18 Mart 2017 Cumartesi

Cervantes’in Buluşu





“Don Quijote, insan düşüncesinin en son ve en büyük sözü, insanın ifade edebileceği en acı ironidir.”

DOSTOYEVSKİ

Bir kahraman, bir seyis, bir at, bir sevgili ve bir hayali 500 senedir bu denli fiyakalı yapan nedir?
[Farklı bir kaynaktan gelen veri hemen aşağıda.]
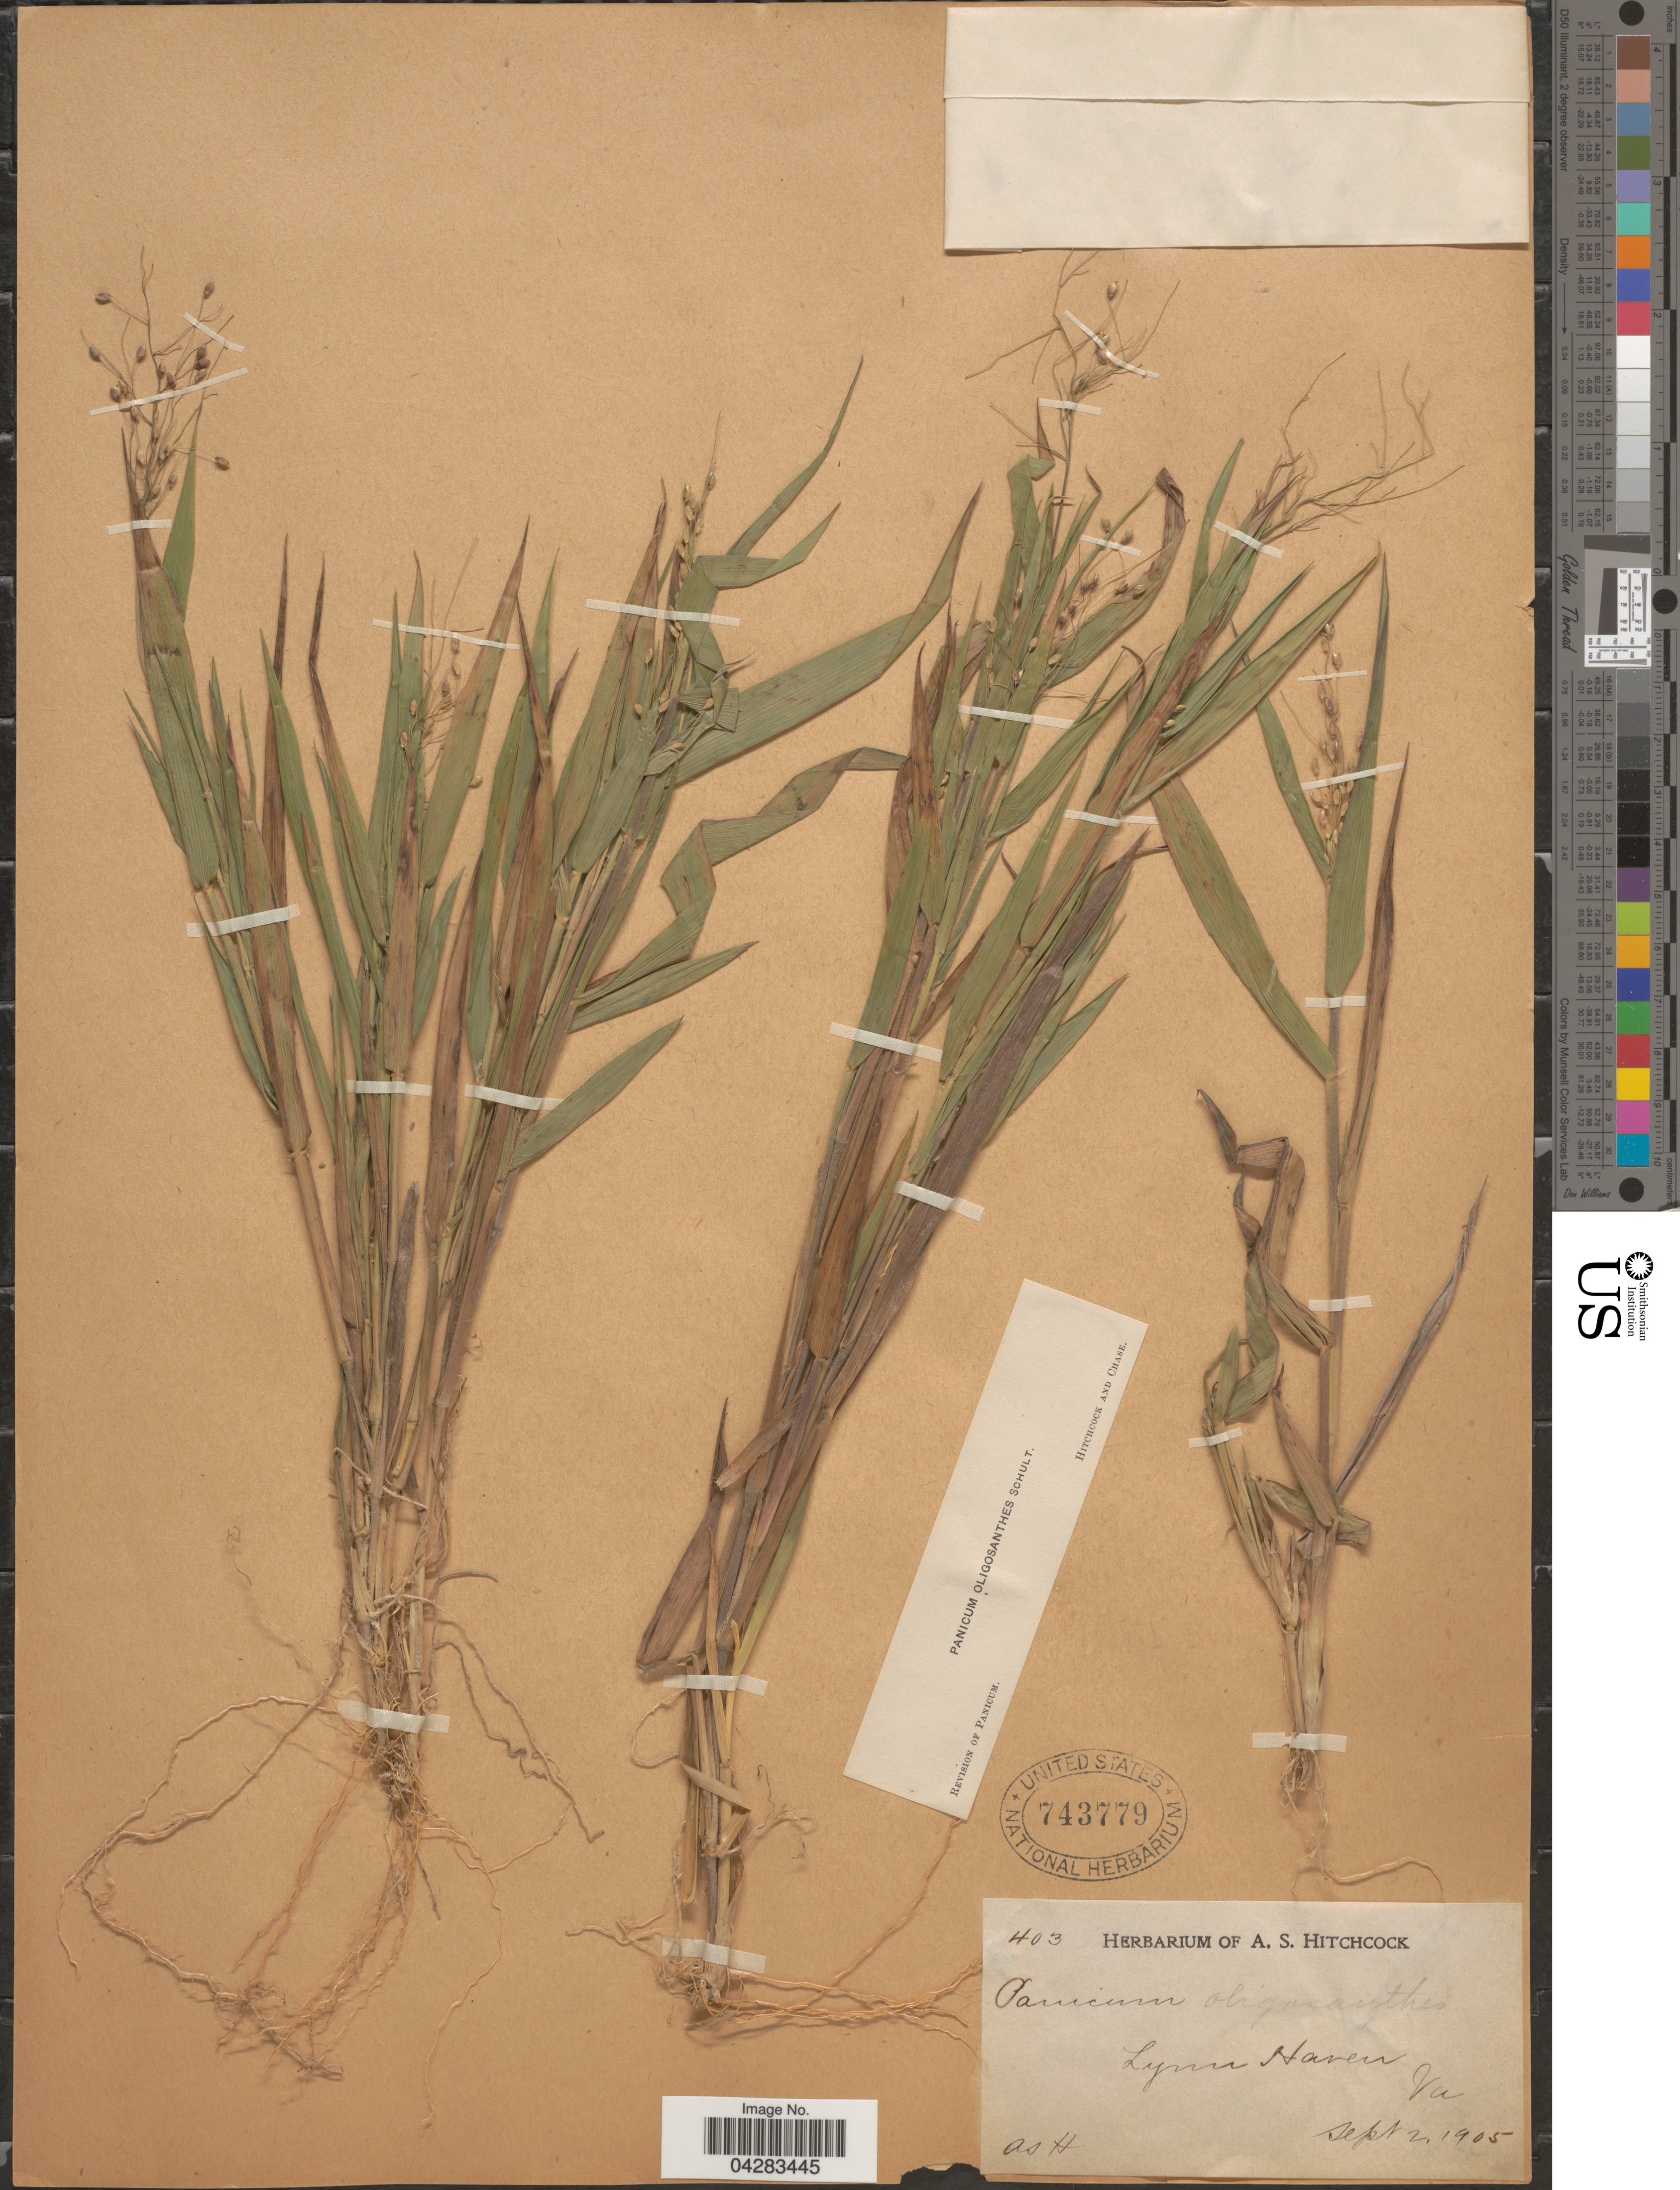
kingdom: Plantae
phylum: Tracheophyta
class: Liliopsida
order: Poales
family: Poaceae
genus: Dichanthelium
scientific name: Dichanthelium oligosanthes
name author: (Schult.) Gould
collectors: A. S. Hitchcock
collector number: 403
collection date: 1905-09-02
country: United States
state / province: Virginia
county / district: City of Virginia Beach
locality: Lynn Haven.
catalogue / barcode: US 743779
Rönesans sonrasında başka aklın ve gerçekliğin övgücüleri olmak üzere 19. Yüzyıl romantiklerinin yenilmez idealizminden 20. yüzyılın melankolik varoluşçularının ondan “tekdüze yaşamın benlik arayışından ödün vermeyen vakur kahramanı” çıkarmalarına; daha felsefi okumalarda Sancho’yla birlikte, idealizmle materyalizmin diyalektiğini simgeleyişi yorumlarına; politik eğilimlilerinse bu anlatıda ütopyacı sosyalizmin ilk örneklerinden birini gördüklerini düşünmelerine kadar fiyaka inanılmaz derecede görkemli.
Bütün bunların üzerine Don Quijote’nin (don kihote) “bütün yüzyıllar içinde, sanatı sanatla, sanatın yaşamla ve sanatın insanla ilişkisini irdeleyen en baştan çıkarıcı anlatı olarak kabul” edilmesi var. Bütün bunlara bin sayfalık bu romanın “feodal düzenden merkantilist düzene geçişin örnek kitabı olarak sosyolojik ve tarihsel okumalara konu” olması, roman kahramanının deliliğinin psikolojik tahlil ve teşhislere tabi tutulması da dahil edilebilir.
Şimdi ve burada elimizdeki bu küçük ve kısa kitapta iki dev romancı, bir ünlü filozof, üç edebiyat ve sanat eleştirmeninin eleştiri, çözümleme, anlatı ve deneme bağlamındaki kendi metinlerinden yola çıkarak adeta Don Quijote’nin bu beş asırlık dev görkemine şapka çıkarmanın yanı sıra roman sanatının da aynı sürece tarihlenen evrimini gözler önüne seriyorlar. 
“Don Quijote ve Roman Sanatı” Carlos Fuentes, Michel Foucault, Yaşar Kemal, Adnan Binyazar, Feridun Andaç ve Raşel Rakella Asal’ın daha önce kitap ve edebiyat yayınlarından çıkan yazılarından oluşuyor. Kuşkusuz bu toplam giderek daha da uzatılabilir, akademik ve bilimsel ayrımlara, bölümlere tabi tutulabilirdi. Sanıyor ve inanıyoruz ki bu küçük yazı toplamı, gerek roman okumalarını düşüncelerle zenginleştirmeyi seçen kimi Don Quijote okuru ve gerekse onu romanın merkezi yapan anlayışı benimsemiş hem yeni hem de usta roman yazarları için de tam anlamıyla bir kılavuz.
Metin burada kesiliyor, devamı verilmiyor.